Holocaust-Gesetz

Präsident: „Polen hat das Recht, sich zu schützen“

Ausland
06.02.2018 22:05

Trotz internationaler Proteste hat Polens Präsident Andrzej Duda jenes umstrittene Holocaust-Gesetz unterzeichnet, das zu einer diplomatischen Krise zwischen seinem Land und Israel geführt hatte. Das Gesetz sieht Geldstrafen oder bis zu drei Jahre Haft vor, wenn jemand unter anderem "öffentlich und entgegen den Fakten" dem polnischen Volk oder Staat die Verantwortung oder Mitverantwortung für im Zweiten Weltkrieg begangene Nazi-Verbrechen zuschreibt. Duda sagte am Dienstag, dass ihm gute Beziehungen zu Israel "sehr am Herzen" liegen würden, aber Polen, das fast sechs Millionen seiner Bürger im Zweiten Weltkrieg verloren hat, das Recht habe, sich vor falschen Unterstellungen zu schützen.

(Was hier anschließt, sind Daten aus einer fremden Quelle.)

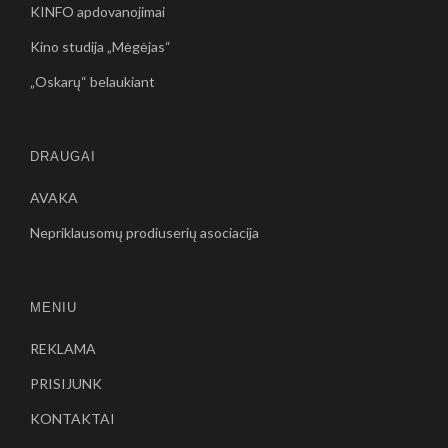
KINFO apdovanojimai
Kino studija „Mėgėjas“
„Oskarų“ belaukiant
DRAUGAI
AVAKA
Nepriklausomų prodiuserių asociacija
MENIU
REKLAMA
PRISIJUNK
KONTAKTAI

Mehrfach betonte Duda, dass Polen sich nicht als Staat am Holocaust beteiligt hat und das auch gar nicht tun hätte können, da während der Besatzung durch Nazi-Deutschland kein polnischer Staat existierte. Er erinnerte an Landsleute, die Juden gerettet haben, räumte aber auch ein, dass es Kollaborateure gab, die Juden an die Besatzer ausgeliefert haben. Der Staatschef zeigte auch Verständnis für die Kritik der Israelis und betonte, er nehme diese sehr ernst. Das Verfassungsgericht solle überprüfen, ob das Gesetz die freie Meinungsäußerung gefährdet. Während der Prüfung gelten die neuen Vorschriften aber schon. Zugleich versuchte Duda, die Zweifel an dem Gesetz auszuräumen, indem er darauf hinwies, dass künstlerische und wissenschaftliche Tätigkeiten ausdrücklich von den neuen Vorschriften ausgenommen sind.

Eigene Website über deutsche Lager eingerichtet
Das polnische Justizministerium richtete im Internet eine Seite mit dem Domainnamen germandeathcampsnotpolish.com ein, auf der erklärt wird, warum das Gesetz aus Sicht der Regierung in Warschau nötig ist. "Wir können nicht zulassen, dass Polen der Sünden anderer bezichtigt wird", heißt es da. Auf der Seite gibt es unter anderem eine Karte der deutschen Konzentrations- und Vernichtungslager im besetzten Polen. Auch kann man dort den Text des Gesetzes auf Polnisch und Englisch herunterladen.

Kritik auch aus der Ukraine
Das Gesetz belastet mittlerweile auch die polnisch-ukrainischen Beziehungen. Das Parlament in Kiew verabschiedete am Dienstag eine Stellungnahme, in der es das Gesetz verurteilt und an den Präsidenten appelliert, es nicht zu unterschreiben. Das Gesetz sieht auch Strafen für die Leugnung der Verbrechen ukrainischer Nationalisten vor. In der Stellungnahme wird unter anderem kritisiert, dass ukrainische Unabhängigkeitsbestrebungen mit den Verbrechen der Nazis und der Kommunisten gleichgesetzt würden.

Die Beziehungen zwischen Polen und der Ukraine hatten sich im Vorjahr massiv verschlechtert. Hauptstreitpunkt ist die Sicht auf die ethnischen Säuberungen in der deutsch besetzten Westukraine 1943, als ukrainische Nationalisten Polen verfolgten und ermordeten. 2015 hatte die Ukraine selbst Kritik an den Handlungen ukrainischer Nationalisten zwischen 1917 und 1991 unter Strafe gestellt.